╔══

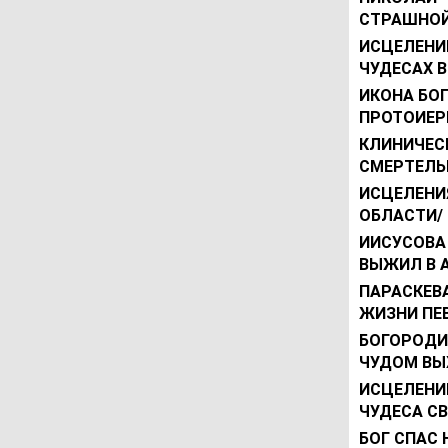
СТРАШНОЙ
ИСЦЕЛЕНИЕ
ЧУДЕСАХ В
ИКОНА БО
ПРОТОИЕР
КЛИНИЧЕСК
СМЕРТЕЛЬ
ИСЦЕЛЕНИЯ
ОБЛАСТИ/
ИИСУСОВА
ВЫЖИЛ В 
ПАРАСКЕВА
ЖИЗНИ ПЕВ
БОГОРОДИ
ЧУДОМ ВЫ
ИСЦЕЛЕНИ
ЧУДЕСА С
БОГ СПАС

╚══

→ WHAT YOU HAVE TO DO
Make an exact copy of all entries above, dropping the images.

→ EXERCISE SOLUTION
СТРАШНОЙ
ИСЦЕЛЕНИЕ
ЧУДЕСАХ В
ИКОНА БО
ПРОТОИЕР
КЛИНИЧЕСК
СМЕРТЕЛЬ
ИСЦЕЛЕНИЯ
ОБЛАСТИ/
ИИСУСОВА
ВЫЖИЛ В 
ПАРАСКЕВА
ЖИЗНИ ПЕВ
БОГОРОДИ
ЧУДОМ ВЫ
ИСЦЕЛЕНИ
ЧУДЕСА С
БОГ СПАС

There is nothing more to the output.